> _Data records_:
┄┄┄┄┄┄┄┄┄┄
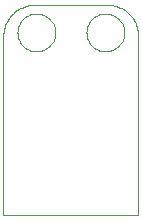
<source format=gbp>
G75*
G70*
%OFA0B0*%
%FSLAX24Y24*%
%IPPOS*%
%LPD*%
%AMOC8*
5,1,8,0,0,1.08239X$1,22.5*
%
%ADD10C,0.0000*%
D10*
X000937Y000574D02*
X000937Y006524D01*
X000939Y006587D01*
X000945Y006651D01*
X000954Y006713D01*
X000968Y006775D01*
X000985Y006836D01*
X001005Y006896D01*
X001030Y006955D01*
X001057Y007012D01*
X001088Y007067D01*
X001123Y007120D01*
X001160Y007172D01*
X001201Y007220D01*
X001245Y007266D01*
X001291Y007310D01*
X001339Y007351D01*
X001391Y007388D01*
X001444Y007423D01*
X001499Y007454D01*
X001556Y007481D01*
X001615Y007506D01*
X001675Y007526D01*
X001736Y007543D01*
X001798Y007557D01*
X001860Y007566D01*
X001924Y007572D01*
X001987Y007574D01*
X004387Y007574D01*
X003707Y006649D02*
X003709Y006699D01*
X003715Y006749D01*
X003725Y006798D01*
X003739Y006846D01*
X003756Y006893D01*
X003777Y006938D01*
X003802Y006982D01*
X003830Y007023D01*
X003862Y007062D01*
X003896Y007099D01*
X003933Y007133D01*
X003973Y007163D01*
X004015Y007190D01*
X004059Y007214D01*
X004105Y007235D01*
X004152Y007251D01*
X004200Y007264D01*
X004250Y007273D01*
X004299Y007278D01*
X004350Y007279D01*
X004400Y007276D01*
X004449Y007269D01*
X004498Y007258D01*
X004546Y007243D01*
X004592Y007225D01*
X004637Y007203D01*
X004680Y007177D01*
X004721Y007148D01*
X004760Y007116D01*
X004796Y007081D01*
X004828Y007043D01*
X004858Y007003D01*
X004885Y006960D01*
X004908Y006916D01*
X004927Y006870D01*
X004943Y006822D01*
X004955Y006773D01*
X004963Y006724D01*
X004967Y006674D01*
X004967Y006624D01*
X004963Y006574D01*
X004955Y006525D01*
X004943Y006476D01*
X004927Y006428D01*
X004908Y006382D01*
X004885Y006338D01*
X004858Y006295D01*
X004828Y006255D01*
X004796Y006217D01*
X004760Y006182D01*
X004721Y006150D01*
X004680Y006121D01*
X004637Y006095D01*
X004592Y006073D01*
X004546Y006055D01*
X004498Y006040D01*
X004449Y006029D01*
X004400Y006022D01*
X004350Y006019D01*
X004299Y006020D01*
X004250Y006025D01*
X004200Y006034D01*
X004152Y006047D01*
X004105Y006063D01*
X004059Y006084D01*
X004015Y006108D01*
X003973Y006135D01*
X003933Y006165D01*
X003896Y006199D01*
X003862Y006236D01*
X003830Y006275D01*
X003802Y006316D01*
X003777Y006360D01*
X003756Y006405D01*
X003739Y006452D01*
X003725Y006500D01*
X003715Y006549D01*
X003709Y006599D01*
X003707Y006649D01*
X004387Y007574D02*
X004450Y007572D01*
X004514Y007566D01*
X004576Y007557D01*
X004638Y007543D01*
X004699Y007526D01*
X004759Y007506D01*
X004818Y007481D01*
X004875Y007454D01*
X004930Y007423D01*
X004983Y007388D01*
X005035Y007351D01*
X005083Y007310D01*
X005129Y007266D01*
X005173Y007220D01*
X005214Y007172D01*
X005251Y007120D01*
X005286Y007067D01*
X005317Y007012D01*
X005344Y006955D01*
X005369Y006896D01*
X005389Y006836D01*
X005406Y006775D01*
X005420Y006713D01*
X005429Y006651D01*
X005435Y006587D01*
X005437Y006524D01*
X005437Y000574D01*
X000937Y000574D01*
X001407Y006649D02*
X001409Y006699D01*
X001415Y006749D01*
X001425Y006798D01*
X001439Y006846D01*
X001456Y006893D01*
X001477Y006938D01*
X001502Y006982D01*
X001530Y007023D01*
X001562Y007062D01*
X001596Y007099D01*
X001633Y007133D01*
X001673Y007163D01*
X001715Y007190D01*
X001759Y007214D01*
X001805Y007235D01*
X001852Y007251D01*
X001900Y007264D01*
X001950Y007273D01*
X001999Y007278D01*
X002050Y007279D01*
X002100Y007276D01*
X002149Y007269D01*
X002198Y007258D01*
X002246Y007243D01*
X002292Y007225D01*
X002337Y007203D01*
X002380Y007177D01*
X002421Y007148D01*
X002460Y007116D01*
X002496Y007081D01*
X002528Y007043D01*
X002558Y007003D01*
X002585Y006960D01*
X002608Y006916D01*
X002627Y006870D01*
X002643Y006822D01*
X002655Y006773D01*
X002663Y006724D01*
X002667Y006674D01*
X002667Y006624D01*
X002663Y006574D01*
X002655Y006525D01*
X002643Y006476D01*
X002627Y006428D01*
X002608Y006382D01*
X002585Y006338D01*
X002558Y006295D01*
X002528Y006255D01*
X002496Y006217D01*
X002460Y006182D01*
X002421Y006150D01*
X002380Y006121D01*
X002337Y006095D01*
X002292Y006073D01*
X002246Y006055D01*
X002198Y006040D01*
X002149Y006029D01*
X002100Y006022D01*
X002050Y006019D01*
X001999Y006020D01*
X001950Y006025D01*
X001900Y006034D01*
X001852Y006047D01*
X001805Y006063D01*
X001759Y006084D01*
X001715Y006108D01*
X001673Y006135D01*
X001633Y006165D01*
X001596Y006199D01*
X001562Y006236D01*
X001530Y006275D01*
X001502Y006316D01*
X001477Y006360D01*
X001456Y006405D01*
X001439Y006452D01*
X001425Y006500D01*
X001415Y006549D01*
X001409Y006599D01*
X001407Y006649D01*
M02*

</source>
┄┄┄┄┄┄┄┄┄┄
> _Work item_:
All records, pictures excluded: copy them exactly.

> _Solution to this task_:
<source format=gbp>
G75*
G70*
%OFA0B0*%
%FSLAX24Y24*%
%IPPOS*%
%LPD*%
%AMOC8*
5,1,8,0,0,1.08239X$1,22.5*
%
%ADD10C,0.0000*%
D10*
X000937Y000574D02*
X000937Y006524D01*
X000939Y006587D01*
X000945Y006651D01*
X000954Y006713D01*
X000968Y006775D01*
X000985Y006836D01*
X001005Y006896D01*
X001030Y006955D01*
X001057Y007012D01*
X001088Y007067D01*
X001123Y007120D01*
X001160Y007172D01*
X001201Y007220D01*
X001245Y007266D01*
X001291Y007310D01*
X001339Y007351D01*
X001391Y007388D01*
X001444Y007423D01*
X001499Y007454D01*
X001556Y007481D01*
X001615Y007506D01*
X001675Y007526D01*
X001736Y007543D01*
X001798Y007557D01*
X001860Y007566D01*
X001924Y007572D01*
X001987Y007574D01*
X004387Y007574D01*
X003707Y006649D02*
X003709Y006699D01*
X003715Y006749D01*
X003725Y006798D01*
X003739Y006846D01*
X003756Y006893D01*
X003777Y006938D01*
X003802Y006982D01*
X003830Y007023D01*
X003862Y007062D01*
X003896Y007099D01*
X003933Y007133D01*
X003973Y007163D01*
X004015Y007190D01*
X004059Y007214D01*
X004105Y007235D01*
X004152Y007251D01*
X004200Y007264D01*
X004250Y007273D01*
X004299Y007278D01*
X004350Y007279D01*
X004400Y007276D01*
X004449Y007269D01*
X004498Y007258D01*
X004546Y007243D01*
X004592Y007225D01*
X004637Y007203D01*
X004680Y007177D01*
X004721Y007148D01*
X004760Y007116D01*
X004796Y007081D01*
X004828Y007043D01*
X004858Y007003D01*
X004885Y006960D01*
X004908Y006916D01*
X004927Y006870D01*
X004943Y006822D01*
X004955Y006773D01*
X004963Y006724D01*
X004967Y006674D01*
X004967Y006624D01*
X004963Y006574D01*
X004955Y006525D01*
X004943Y006476D01*
X004927Y006428D01*
X004908Y006382D01*
X004885Y006338D01*
X004858Y006295D01*
X004828Y006255D01*
X004796Y006217D01*
X004760Y006182D01*
X004721Y006150D01*
X004680Y006121D01*
X004637Y006095D01*
X004592Y006073D01*
X004546Y006055D01*
X004498Y006040D01*
X004449Y006029D01*
X004400Y006022D01*
X004350Y006019D01*
X004299Y006020D01*
X004250Y006025D01*
X004200Y006034D01*
X004152Y006047D01*
X004105Y006063D01*
X004059Y006084D01*
X004015Y006108D01*
X003973Y006135D01*
X003933Y006165D01*
X003896Y006199D01*
X003862Y006236D01*
X003830Y006275D01*
X003802Y006316D01*
X003777Y006360D01*
X003756Y006405D01*
X003739Y006452D01*
X003725Y006500D01*
X003715Y006549D01*
X003709Y006599D01*
X003707Y006649D01*
X004387Y007574D02*
X004450Y007572D01*
X004514Y007566D01*
X004576Y007557D01*
X004638Y007543D01*
X004699Y007526D01*
X004759Y007506D01*
X004818Y007481D01*
X004875Y007454D01*
X004930Y007423D01*
X004983Y007388D01*
X005035Y007351D01*
X005083Y007310D01*
X005129Y007266D01*
X005173Y007220D01*
X005214Y007172D01*
X005251Y007120D01*
X005286Y007067D01*
X005317Y007012D01*
X005344Y006955D01*
X005369Y006896D01*
X005389Y006836D01*
X005406Y006775D01*
X005420Y006713D01*
X005429Y006651D01*
X005435Y006587D01*
X005437Y006524D01*
X005437Y000574D01*
X000937Y000574D01*
X001407Y006649D02*
X001409Y006699D01*
X001415Y006749D01*
X001425Y006798D01*
X001439Y006846D01*
X001456Y006893D01*
X001477Y006938D01*
X001502Y006982D01*
X001530Y007023D01*
X001562Y007062D01*
X001596Y007099D01*
X001633Y007133D01*
X001673Y007163D01*
X001715Y007190D01*
X001759Y007214D01*
X001805Y007235D01*
X001852Y007251D01*
X001900Y007264D01*
X001950Y007273D01*
X001999Y007278D01*
X002050Y007279D01*
X002100Y007276D01*
X002149Y007269D01*
X002198Y007258D01*
X002246Y007243D01*
X002292Y007225D01*
X002337Y007203D01*
X002380Y007177D01*
X002421Y007148D01*
X002460Y007116D01*
X002496Y007081D01*
X002528Y007043D01*
X002558Y007003D01*
X002585Y006960D01*
X002608Y006916D01*
X002627Y006870D01*
X002643Y006822D01*
X002655Y006773D01*
X002663Y006724D01*
X002667Y006674D01*
X002667Y006624D01*
X002663Y006574D01*
X002655Y006525D01*
X002643Y006476D01*
X002627Y006428D01*
X002608Y006382D01*
X002585Y006338D01*
X002558Y006295D01*
X002528Y006255D01*
X002496Y006217D01*
X002460Y006182D01*
X002421Y006150D01*
X002380Y006121D01*
X002337Y006095D01*
X002292Y006073D01*
X002246Y006055D01*
X002198Y006040D01*
X002149Y006029D01*
X002100Y006022D01*
X002050Y006019D01*
X001999Y006020D01*
X001950Y006025D01*
X001900Y006034D01*
X001852Y006047D01*
X001805Y006063D01*
X001759Y006084D01*
X001715Y006108D01*
X001673Y006135D01*
X001633Y006165D01*
X001596Y006199D01*
X001562Y006236D01*
X001530Y006275D01*
X001502Y006316D01*
X001477Y006360D01*
X001456Y006405D01*
X001439Y006452D01*
X001425Y006500D01*
X001415Y006549D01*
X001409Y006599D01*
X001407Y006649D01*
M02*

</source>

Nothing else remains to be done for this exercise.